Task brief:
Beginning at the line that contains "Бойко розповіла, що", transcribe every line up to the last one in the material below. Include no other lines.

Available records:
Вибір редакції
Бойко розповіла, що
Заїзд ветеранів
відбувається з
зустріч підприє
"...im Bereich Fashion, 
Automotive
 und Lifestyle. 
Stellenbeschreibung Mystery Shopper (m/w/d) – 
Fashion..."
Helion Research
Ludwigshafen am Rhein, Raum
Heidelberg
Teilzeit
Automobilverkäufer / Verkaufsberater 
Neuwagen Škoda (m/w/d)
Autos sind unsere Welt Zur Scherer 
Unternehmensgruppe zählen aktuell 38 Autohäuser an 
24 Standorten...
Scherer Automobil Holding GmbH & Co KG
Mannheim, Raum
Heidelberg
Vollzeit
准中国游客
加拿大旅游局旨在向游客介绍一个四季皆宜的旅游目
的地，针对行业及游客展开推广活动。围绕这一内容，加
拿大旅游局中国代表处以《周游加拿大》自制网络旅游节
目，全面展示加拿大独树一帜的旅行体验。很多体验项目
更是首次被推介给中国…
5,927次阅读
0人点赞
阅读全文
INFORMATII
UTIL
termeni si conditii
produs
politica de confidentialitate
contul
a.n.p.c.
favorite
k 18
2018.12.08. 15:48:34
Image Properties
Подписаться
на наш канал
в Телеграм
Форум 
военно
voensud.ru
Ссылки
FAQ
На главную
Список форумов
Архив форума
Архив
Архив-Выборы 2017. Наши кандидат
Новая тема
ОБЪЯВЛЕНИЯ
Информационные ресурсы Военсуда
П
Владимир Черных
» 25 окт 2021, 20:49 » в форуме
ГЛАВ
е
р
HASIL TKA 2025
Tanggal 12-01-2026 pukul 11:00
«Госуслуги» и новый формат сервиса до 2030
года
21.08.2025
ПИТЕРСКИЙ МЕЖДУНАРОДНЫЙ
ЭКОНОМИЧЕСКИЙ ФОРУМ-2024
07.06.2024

Answer to this problem:
Бойко розповіла, що
Заїзд ветеранів
відбувається з
зустріч підприє
"...im Bereich Fashion, 
Automotive
 und Lifestyle. 
Stellenbeschreibung Mystery Shopper (m/w/d) – 
Fashion..."
Helion Research
Ludwigshafen am Rhein, Raum
Heidelberg
Teilzeit
Automobilverkäufer / Verkaufsberater 
Neuwagen Škoda (m/w/d)
Autos sind unsere Welt Zur Scherer 
Unternehmensgruppe zählen aktuell 38 Autohäuser an 
24 Standorten...
Scherer Automobil Holding GmbH & Co KG
Mannheim, Raum
Heidelberg
Vollzeit
准中国游客
加拿大旅游局旨在向游客介绍一个四季皆宜的旅游目
的地，针对行业及游客展开推广活动。围绕这一内容，加
拿大旅游局中国代表处以《周游加拿大》自制网络旅游节
目，全面展示加拿大独树一帜的旅行体验。很多体验项目
更是首次被推介给中国…
5,927次阅读
0人点赞
阅读全文
INFORMATII
UTIL
termeni si conditii
produs
politica de confidentialitate
contul
a.n.p.c.
favorite
k 18
2018.12.08. 15:48:34
Image Properties
Подписаться
на наш канал
в Телеграм
Форум 
военно
voensud.ru
Ссылки
FAQ
На главную
Список форумов
Архив форума
Архив
Архив-Выборы 2017. Наши кандидат
Новая тема
ОБЪЯВЛЕНИЯ
Информационные ресурсы Военсуда
П
Владимир Черных
» 25 окт 2021, 20:49 » в форуме
ГЛАВ
е
р
HASIL TKA 2025
Tanggal 12-01-2026 pukul 11:00
«Госуслуги» и новый формат сервиса до 2030
года
21.08.2025
ПИТЕРСКИЙ МЕЖДУНАРОДНЫЙ
ЭКОНОМИЧЕСКИЙ ФОРУМ-2024
07.06.2024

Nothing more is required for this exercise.